In this book’s preface, the author states that these stories are fictional. Even so, it later becomes clear that the main character’s name is Gary. He relates each of these tales in first person, from childhood mishaps with his young neighbors to awkward situations he faces as a married man. Though some aspects of Gary’s narrative may seem unbelievable, readers may possibly hear a ring of truth chiming through many of the pages.
When a story hinges on humor, a writer might hurry from joke to joke while his writing in between lacks in quality. However, in this book, the author does not rush to the punch lines. He takes his time when he needs to, effectively setting up the course of each event to give readers a reason to care about what happens next. The humor is sometimes subtle and other times blatant but unforced. Gary’s attitude as a narrator can be offhand, and he is even oblivious to the comedy on occasion, which works in the comedy’s favor.

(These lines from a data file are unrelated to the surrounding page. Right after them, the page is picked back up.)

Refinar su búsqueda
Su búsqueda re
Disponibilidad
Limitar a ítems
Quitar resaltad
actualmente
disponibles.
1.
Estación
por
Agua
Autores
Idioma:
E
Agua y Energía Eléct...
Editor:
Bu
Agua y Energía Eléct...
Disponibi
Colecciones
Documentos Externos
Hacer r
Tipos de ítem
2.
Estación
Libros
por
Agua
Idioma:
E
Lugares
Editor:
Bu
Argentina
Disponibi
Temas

Although some of the humor is a little irreverent, it maintains a level of tact. The author knows when to leave something unsaid, and his clever style displays his trust in the reader’s intelligence.
Now, a first person point of view lets a reader experience a story closely with the main character. Still, the point of view comes with a trade-off. A first person narrator generally does not have the luxury of getting into other characters’ heads or knowing about events that are taking place elsewhere, beyond his vantage point.
In light of this, Gary’s narration does not always make complete sense. He suddenly becomes like an omniscient narrator now and then. He describes some moments from other characters’ perspectives or gives details about actions or events beyond his hearing or vantage point. While doing so, he does not explain how he knows that information, nor does he comment on the oddity of his brief omniscience, if it is intentionally illogical. Also, there are minor errors throughout the book, including punctuation errors, incorrect verb tenses, and movie titles that should be italicized.
Nevertheless, overall, this is a well-written collection that takes a light and entertaining look at life. Therefore, I give Bears, Bobsleds and Other Misadventures a rating of 3 out of 4 stars. I’d recommend it to short story fans who enjoy generous helpings of humor.